Approximately 80% of soluble TfR1 (sTfR) is generated during the maturation of erythroid cells . Soluble TfR is a truncated form of the TfR on the surface of the cells . The sTfR level indicates erythropoietic activity and iron status of the organs . sTfR is increased in thalassemia , congenital dyserythropoietic anemia [69, 81], and sideroblastic anemia . All of these observations make sTfR a strong candidate for erythroid regulation of hepcidin and iron. However, it was concluded on the basis of a transgene expression model in mice that sTfR levels neither regulate hepcidin nor iron .

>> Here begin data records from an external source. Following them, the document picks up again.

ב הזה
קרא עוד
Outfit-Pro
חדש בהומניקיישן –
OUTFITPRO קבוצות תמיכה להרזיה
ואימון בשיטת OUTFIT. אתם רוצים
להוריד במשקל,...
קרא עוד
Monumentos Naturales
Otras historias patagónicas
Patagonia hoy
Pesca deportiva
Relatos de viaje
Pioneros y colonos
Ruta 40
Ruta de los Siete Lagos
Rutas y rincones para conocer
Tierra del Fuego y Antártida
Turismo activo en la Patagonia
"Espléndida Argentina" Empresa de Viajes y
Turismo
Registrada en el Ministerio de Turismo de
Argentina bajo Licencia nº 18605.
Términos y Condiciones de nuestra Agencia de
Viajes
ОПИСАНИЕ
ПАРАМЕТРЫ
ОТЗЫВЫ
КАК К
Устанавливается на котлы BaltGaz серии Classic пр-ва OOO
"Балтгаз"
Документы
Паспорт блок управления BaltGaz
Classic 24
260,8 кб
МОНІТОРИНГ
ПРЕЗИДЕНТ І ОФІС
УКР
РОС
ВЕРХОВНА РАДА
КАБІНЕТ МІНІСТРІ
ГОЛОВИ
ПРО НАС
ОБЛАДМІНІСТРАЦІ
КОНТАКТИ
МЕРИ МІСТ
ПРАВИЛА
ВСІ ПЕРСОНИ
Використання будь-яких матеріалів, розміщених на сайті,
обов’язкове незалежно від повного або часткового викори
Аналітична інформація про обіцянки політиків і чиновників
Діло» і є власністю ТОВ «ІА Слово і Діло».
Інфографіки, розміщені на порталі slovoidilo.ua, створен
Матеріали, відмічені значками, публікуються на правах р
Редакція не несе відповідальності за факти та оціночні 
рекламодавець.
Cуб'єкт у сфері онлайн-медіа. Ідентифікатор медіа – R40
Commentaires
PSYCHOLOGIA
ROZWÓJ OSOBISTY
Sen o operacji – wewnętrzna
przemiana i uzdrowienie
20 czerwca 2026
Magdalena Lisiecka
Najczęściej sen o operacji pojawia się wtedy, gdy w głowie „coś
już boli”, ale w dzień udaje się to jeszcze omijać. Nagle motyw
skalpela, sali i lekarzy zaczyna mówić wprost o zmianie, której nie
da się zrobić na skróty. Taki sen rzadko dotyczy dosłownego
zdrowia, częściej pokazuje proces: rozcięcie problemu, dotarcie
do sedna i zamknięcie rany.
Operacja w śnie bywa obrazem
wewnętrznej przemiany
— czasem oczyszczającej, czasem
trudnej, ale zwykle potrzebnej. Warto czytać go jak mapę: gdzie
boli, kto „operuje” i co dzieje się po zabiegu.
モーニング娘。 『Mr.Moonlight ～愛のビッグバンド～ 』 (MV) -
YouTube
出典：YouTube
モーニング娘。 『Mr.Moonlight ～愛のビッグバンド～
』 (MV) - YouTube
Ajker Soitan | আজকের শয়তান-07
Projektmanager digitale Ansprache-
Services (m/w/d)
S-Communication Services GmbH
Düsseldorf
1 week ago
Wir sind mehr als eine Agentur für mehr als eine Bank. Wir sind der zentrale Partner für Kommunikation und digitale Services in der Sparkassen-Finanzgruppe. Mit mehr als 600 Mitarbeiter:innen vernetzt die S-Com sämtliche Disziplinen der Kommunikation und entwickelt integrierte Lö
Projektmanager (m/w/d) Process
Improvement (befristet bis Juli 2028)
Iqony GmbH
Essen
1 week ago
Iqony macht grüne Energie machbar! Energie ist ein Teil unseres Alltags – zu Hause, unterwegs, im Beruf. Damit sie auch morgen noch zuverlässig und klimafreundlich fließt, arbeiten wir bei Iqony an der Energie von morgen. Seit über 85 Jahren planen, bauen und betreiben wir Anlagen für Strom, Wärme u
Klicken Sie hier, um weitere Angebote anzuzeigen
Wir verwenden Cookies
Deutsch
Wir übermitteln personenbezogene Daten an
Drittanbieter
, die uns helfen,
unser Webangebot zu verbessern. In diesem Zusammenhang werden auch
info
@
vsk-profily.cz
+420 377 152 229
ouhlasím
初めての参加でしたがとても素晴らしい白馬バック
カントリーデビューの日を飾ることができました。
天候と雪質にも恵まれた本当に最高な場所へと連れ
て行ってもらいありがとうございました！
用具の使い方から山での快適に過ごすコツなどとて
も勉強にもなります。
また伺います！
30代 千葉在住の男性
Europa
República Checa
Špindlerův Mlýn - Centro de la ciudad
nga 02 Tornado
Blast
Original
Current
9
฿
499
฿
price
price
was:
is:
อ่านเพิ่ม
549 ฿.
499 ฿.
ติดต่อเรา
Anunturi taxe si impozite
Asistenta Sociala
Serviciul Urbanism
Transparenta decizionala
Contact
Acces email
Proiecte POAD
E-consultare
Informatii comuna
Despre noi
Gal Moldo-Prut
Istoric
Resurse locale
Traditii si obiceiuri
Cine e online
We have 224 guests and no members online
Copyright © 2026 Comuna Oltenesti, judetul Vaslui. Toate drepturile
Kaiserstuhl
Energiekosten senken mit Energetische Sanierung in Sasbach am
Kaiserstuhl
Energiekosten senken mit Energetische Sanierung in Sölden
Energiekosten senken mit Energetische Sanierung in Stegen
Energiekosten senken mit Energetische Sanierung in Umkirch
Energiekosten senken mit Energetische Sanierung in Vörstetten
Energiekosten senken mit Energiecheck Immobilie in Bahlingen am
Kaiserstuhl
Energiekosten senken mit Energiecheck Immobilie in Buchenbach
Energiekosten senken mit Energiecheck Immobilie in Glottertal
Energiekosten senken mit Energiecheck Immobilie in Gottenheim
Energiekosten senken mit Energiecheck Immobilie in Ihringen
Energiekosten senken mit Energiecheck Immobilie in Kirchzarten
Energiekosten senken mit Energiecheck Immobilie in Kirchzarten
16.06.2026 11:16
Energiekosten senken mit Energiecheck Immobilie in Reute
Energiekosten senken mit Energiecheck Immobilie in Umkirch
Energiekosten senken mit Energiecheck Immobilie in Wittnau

The phrase “ineffective erythropoiesis” collectively describes a group of erythroid defects that are marked by decreased erythrocyte production despite increased early erythropoiesis. Ineffective erythropoiesis manifests a unique feature of non-transfusional iron overload in extra-erythroid tissues. This feature of secondary hemochromatosis distinguishes ineffective erythropoiesis from other causes of anemia. Further, the excess iron accumulates in parenchymal cells and negatively affects clinical outcome . As such, the regulation of iron loading and overloading in ineffective erythropoiesis remains a fertile area of basic and clinical research. Physiological mechanisms that regulate iron in the context of hemoglobin production and catabolism are likely involved in both effective (normal) and ineffective erythropoiesis. In this review, we proposed that additional mechanisms or signals related to the erythroid pathology may contribute to iron overloading in other tissues. Increased expression of GDF15 from apoptotic erythroblasts is being explored in this context. Based upon the rapid pace of discovery within the field of iron biology, additional mechanisms and insights regarding the special relationships between erythropoiesis and iron regulation are predicted.